Maintaining neutrality will probably be the key area in which international aid organisations can contribute, according to the report’s authors.
Lyudmila Cherkez, one of the leaders at Dnipro’s busy, multistorey volunteer centre which coordinates hundreds of projects across the city, said they “started by supporting the military so that there wouldn’t be any refugees”, but now they support both.
One example is a popular Ukrainian comedy group, known as Live Na Jeepe, who set up a foundation to supply equipment to the military by raising money from their 640,000 YouTube subscribers.
Using funds from viewer donations, they have sourced everything a soldier may need, aside from heavy equipment and arms: from socks, boots and tourniquets to Starlink systems and more than a dozen soon-to-be-banned British diesel cars.
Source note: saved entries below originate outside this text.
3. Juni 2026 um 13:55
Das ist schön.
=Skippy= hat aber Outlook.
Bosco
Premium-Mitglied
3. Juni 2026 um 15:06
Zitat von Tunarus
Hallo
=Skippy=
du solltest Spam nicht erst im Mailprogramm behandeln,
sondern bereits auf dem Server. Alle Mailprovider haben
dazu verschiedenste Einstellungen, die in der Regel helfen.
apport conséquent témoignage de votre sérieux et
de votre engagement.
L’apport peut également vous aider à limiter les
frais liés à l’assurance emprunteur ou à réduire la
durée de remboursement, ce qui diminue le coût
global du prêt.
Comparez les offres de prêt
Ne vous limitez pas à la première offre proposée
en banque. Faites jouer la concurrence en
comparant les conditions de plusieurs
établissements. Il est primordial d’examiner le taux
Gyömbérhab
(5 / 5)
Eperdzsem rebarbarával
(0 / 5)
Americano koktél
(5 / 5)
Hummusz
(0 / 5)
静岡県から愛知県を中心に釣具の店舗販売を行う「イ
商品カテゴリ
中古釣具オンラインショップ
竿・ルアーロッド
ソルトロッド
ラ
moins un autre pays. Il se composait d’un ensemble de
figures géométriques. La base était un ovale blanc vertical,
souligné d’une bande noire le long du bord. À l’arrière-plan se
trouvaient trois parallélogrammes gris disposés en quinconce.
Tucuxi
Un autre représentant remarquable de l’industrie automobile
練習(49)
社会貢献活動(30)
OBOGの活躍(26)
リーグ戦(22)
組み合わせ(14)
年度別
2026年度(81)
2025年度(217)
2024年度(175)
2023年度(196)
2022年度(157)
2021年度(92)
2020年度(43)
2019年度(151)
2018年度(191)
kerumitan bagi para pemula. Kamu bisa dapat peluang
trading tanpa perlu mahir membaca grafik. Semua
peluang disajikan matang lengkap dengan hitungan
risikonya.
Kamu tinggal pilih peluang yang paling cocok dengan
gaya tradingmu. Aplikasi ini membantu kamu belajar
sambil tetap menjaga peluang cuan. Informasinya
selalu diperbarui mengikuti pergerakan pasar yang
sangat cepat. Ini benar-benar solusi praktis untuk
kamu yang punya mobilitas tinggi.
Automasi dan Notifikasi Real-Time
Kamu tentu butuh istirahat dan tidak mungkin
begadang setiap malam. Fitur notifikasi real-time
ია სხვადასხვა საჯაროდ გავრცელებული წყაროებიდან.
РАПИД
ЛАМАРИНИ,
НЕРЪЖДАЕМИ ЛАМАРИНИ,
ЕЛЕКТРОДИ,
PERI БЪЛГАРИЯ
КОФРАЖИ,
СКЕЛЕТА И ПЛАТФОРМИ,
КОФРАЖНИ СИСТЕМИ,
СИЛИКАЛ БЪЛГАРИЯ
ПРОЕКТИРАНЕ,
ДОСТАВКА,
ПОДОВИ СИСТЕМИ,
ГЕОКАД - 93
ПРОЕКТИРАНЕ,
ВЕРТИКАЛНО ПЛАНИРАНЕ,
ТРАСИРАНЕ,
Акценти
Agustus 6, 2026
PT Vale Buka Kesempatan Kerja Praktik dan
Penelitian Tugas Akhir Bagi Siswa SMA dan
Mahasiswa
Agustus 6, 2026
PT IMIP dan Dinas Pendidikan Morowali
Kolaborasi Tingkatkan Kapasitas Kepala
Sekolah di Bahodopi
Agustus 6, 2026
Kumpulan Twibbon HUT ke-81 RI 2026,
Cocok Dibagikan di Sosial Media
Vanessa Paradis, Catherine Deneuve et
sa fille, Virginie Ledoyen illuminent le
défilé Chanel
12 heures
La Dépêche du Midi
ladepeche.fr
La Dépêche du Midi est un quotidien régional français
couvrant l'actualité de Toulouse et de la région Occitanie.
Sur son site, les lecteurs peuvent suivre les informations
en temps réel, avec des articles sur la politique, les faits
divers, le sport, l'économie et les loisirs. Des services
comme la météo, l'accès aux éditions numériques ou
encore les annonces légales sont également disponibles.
They then deliver the goods to the soldierss.
“Sometimes the stuff we get is so new, they ring us up to ask how to use it,” joked Illia Lutsenko, one of the comedy group.
Another, Ruslan Khabibullin, showed us the reams of Telegram chats with different soldiers and brigades, some of whom had stopped answering their messages. Khabibullin picked up one of the hi-tech night vision attachments for snipers which was intended for a soldier who was killed. They are now waiting to find another suitable, specialised candidate.
For Alex, a friend who allows the group to use the office space of her former cosmetics chain, volunteering has been devastating at times. She has taken on the role of processing requests from the soldiers, which she said can be up to 300 at a time.
“I’ve stopped talking to [the soldiers] over the phone after one of them that we got equipment for died,” said Alex. “I just found it too much.”